Here’s how it works. Instead of giving a young person a ticket, the police give him or her a restorative justice referral, and the respondent comes to speak with the jury of his or her peers from school or the neighborhood. We offer jurors timebank hours for their time. Then the jurors work to design sentences or agreements, addressing it if there’s a clear victim or if there’s harm caused, but also sentencing respondents to things that really appeal to their strengths and interests. Then we tap the timebank for those resources, too. One example, a girl wanted to be a drummer so, as part of her sentence, she was required to take drum lessons from a timebank member. She keeps earning her drum lessons by helping out in the community. We had someone who, as part of her community sentence, had to meet with a massage therapist to learn how to get into the field she thought she wanted.

With 2,500 timebank members to draw from, we can find almost anything that is tailored to the individual kid’s experience and circumstances. Then the timebank can also provide rides when the kid has to do the sentencing agreement service.

There are all these informal social contacts that develop, and they’re a lot of what helps get the kids back on a better path. Then there’s also the shift in the culture among the kids who participate. They feel accountable to each other, feeling heard and feeling a sense of ownership over how justice can look in their own community.

I get a lot of requests to share information about the restorative justice youth program. St. Louis has been emulating parts of ours, and their timebank has been promoting a way to pay off bench warrants through timebank service. In Providence, they’re starting to do some youth court kind of stuff, redefining school sanctions like suspension and expulsions.

One thing that I’m super-excited about is that now both our county and Madison are moving toward applying this model to adults. We’re piloting a small young-adult peer court, to catch the kids who have aged out of the juvenile restorative system.

It will be really good if we can [use this system to] navigate toward a more constructive path than police brutality and mass incarceration.

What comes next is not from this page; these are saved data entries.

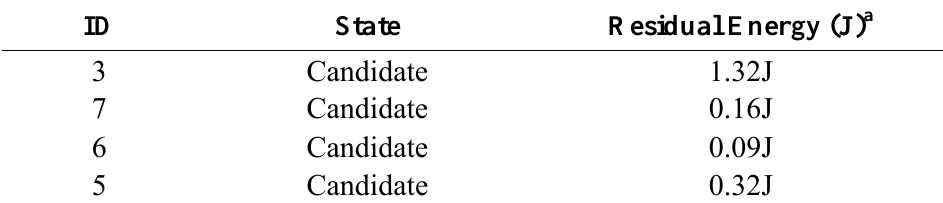
Table 2. Node 4’s Neighborhood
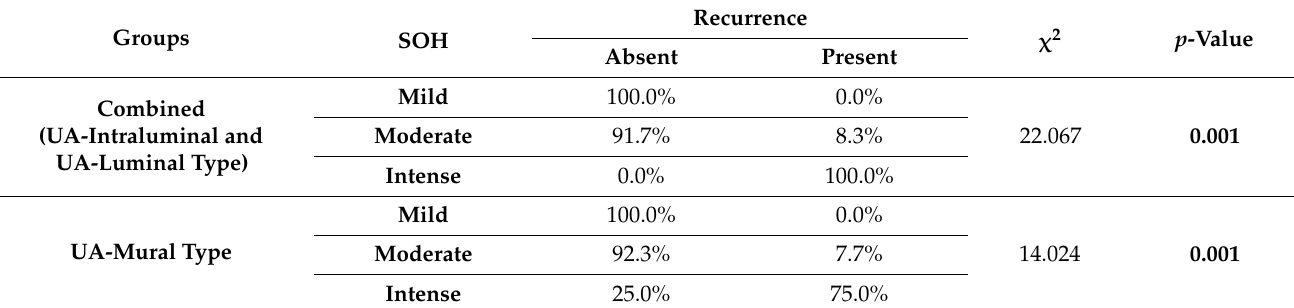
Figure 1. Comparison of correlation of SOH with recurrence of unicystic ameloblastoma. It was observed that both variants (UA-IL/UA-L vs. UA-M) showed strong statistical correlation between SOH and recurrence ( p = 0.001), Table 3 and Figure 2. Table 3. Comparison of correlation of SOH with recurrence of UA—subgroups.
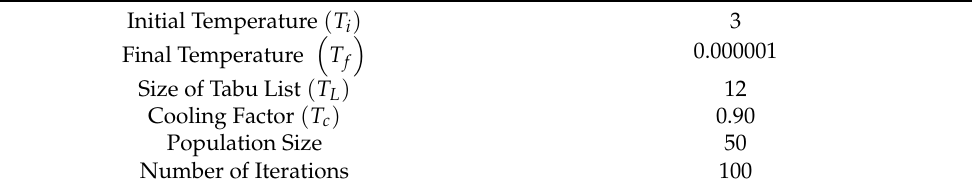
Table 1. Initial values of HTSA.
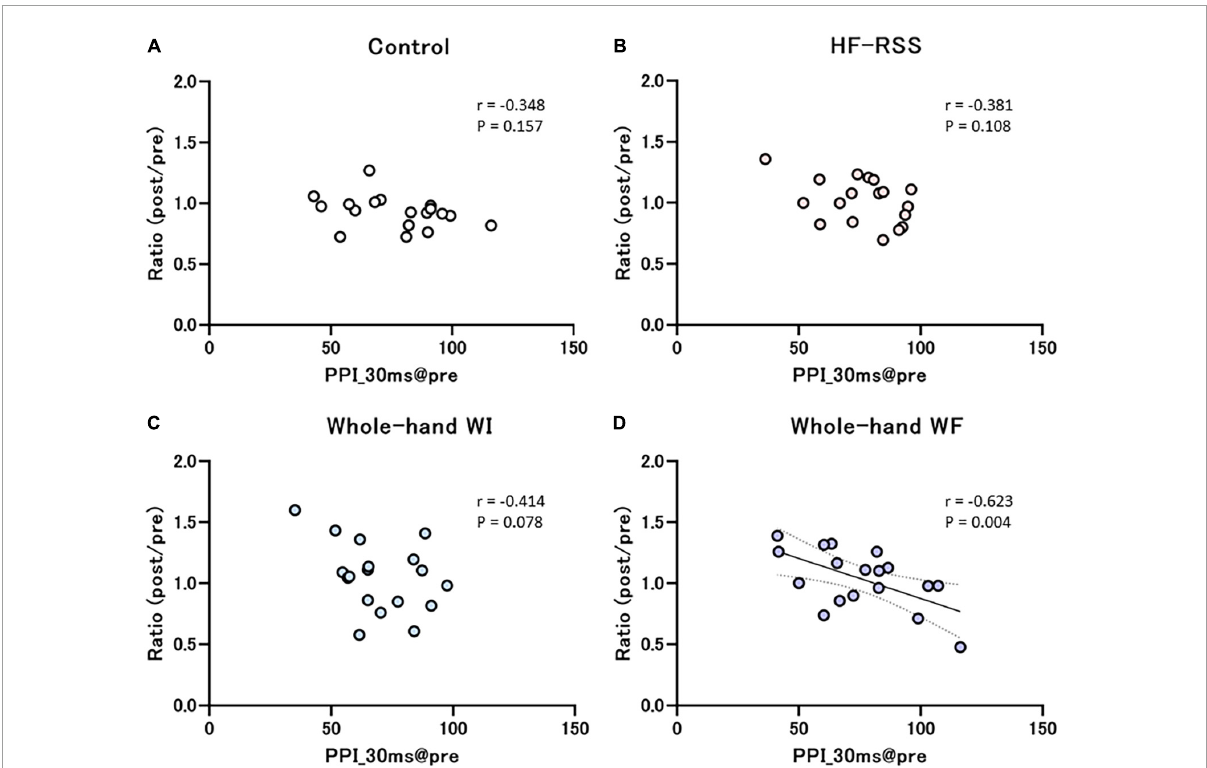
FIGURE8 Correlation between PPI_30 ms at pre-intervention and the ratio of before to after each intervention: (A) Control, (B) HF-RSS, (C) Whole-hand WI, and (D) Whole-hand WF. There was a significant negative correlation only in whole-hand water immersion, but not in other interventions. HF-RSS, high-frequency repetitive somatosensory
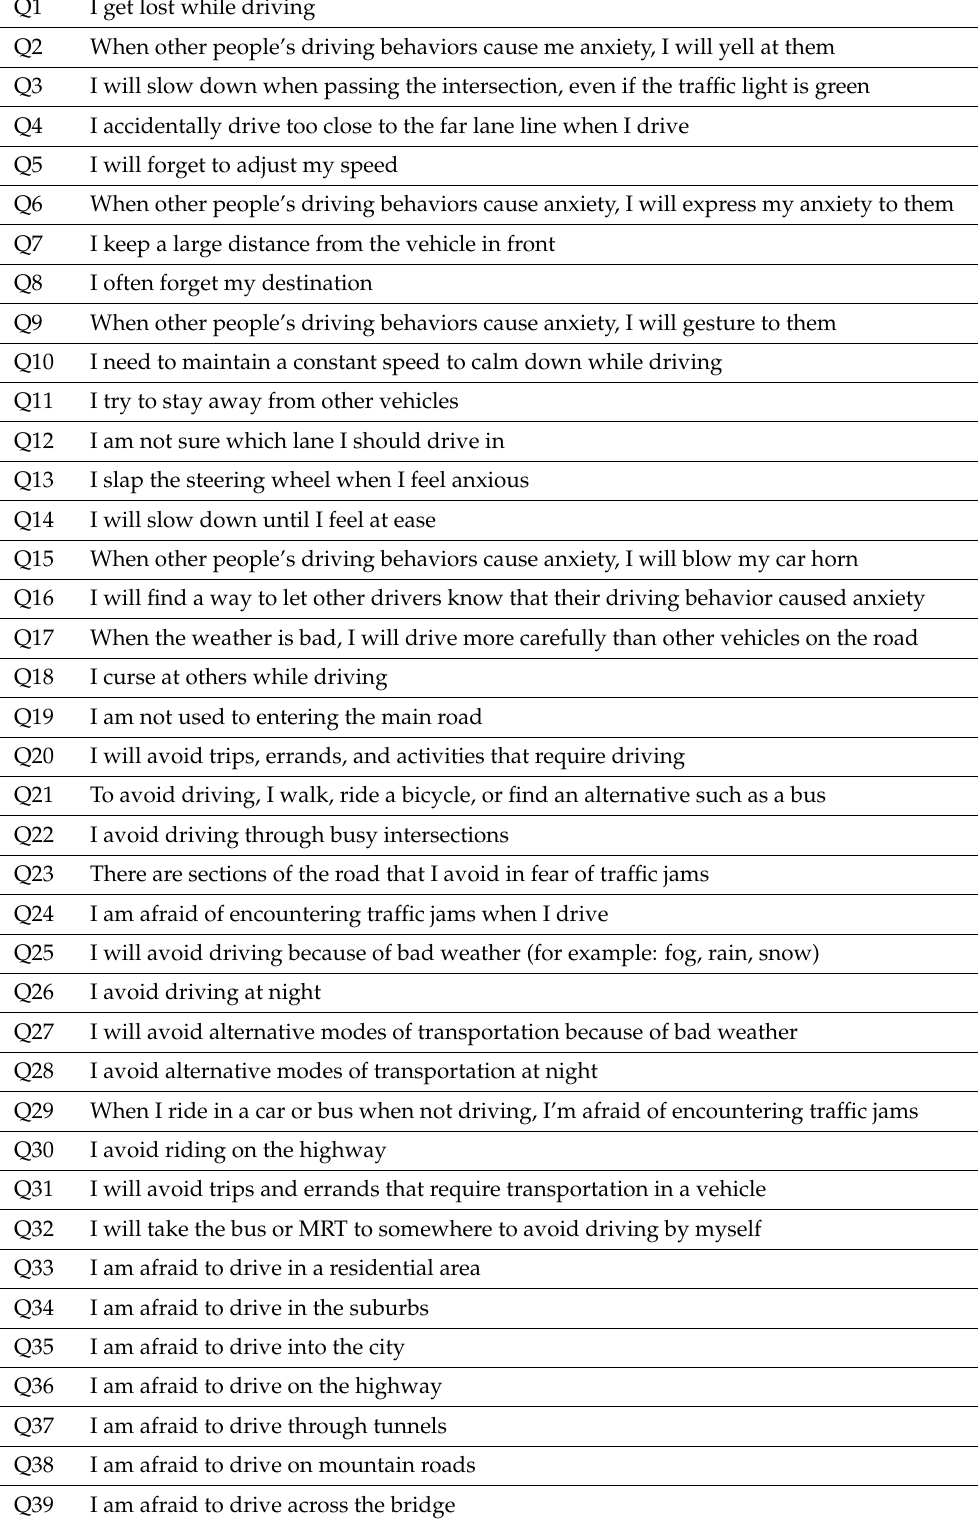
Table 1. Self-measurement driving behavior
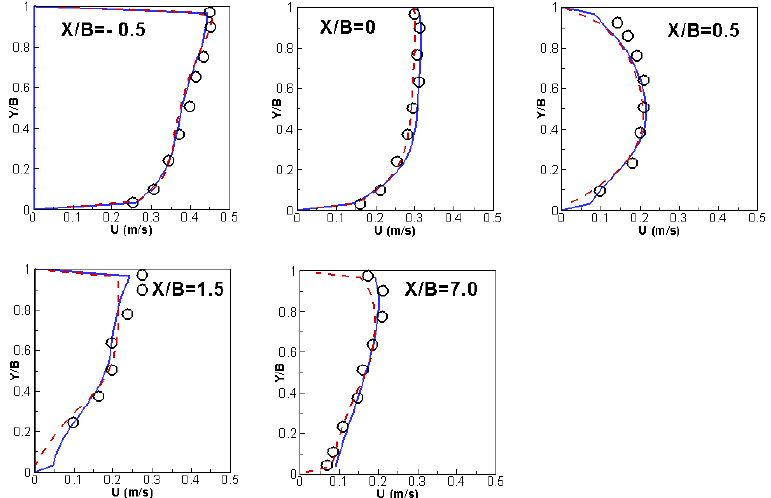
Figure 3. Comparison of x-velocity profiles at selected x locations in the main channel (Solid Blue Line: SRH-3D; Red Dashed Line: SRH-2D; Symbol: Experiment).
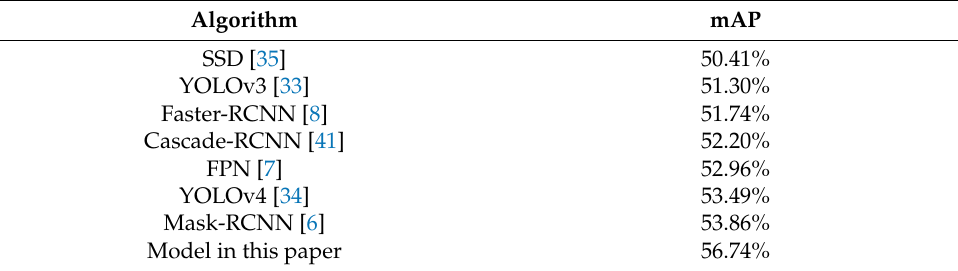
Figure 8. Loss change in unfreezing phase. Table 2. Different network detection result.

We’re also working with our municipal judge to pilot a homelessness restorative court, for all these people who’re getting tons of municipal tickets just because there’s no legal place to sleep in the city. We’re starting to work with the judge to have restorative justice circles where peers – people with relevant expertise such as mental health training – and the respondent come to a sentencing agreement together, and the respondent can work off their tickets in a better way, like by community service work. It’s possible that one of our community partners may be able to get them into housing in exchange for work they’ll complete in the program. If they need alcohol and drug abuse help, we can create a network of organizations, advocates, supporters and peers to help them navigate the system.

We’re really blessed here, because we have a judge and a police chief who are very committed to restorative justice. We’ve had such a terrible record in Dane County with racial disparity in our criminal justice system. We are very lucky that people have started taking action before things get totally blown up like they have in other places, like Ferguson and New York. It’s really hopeful.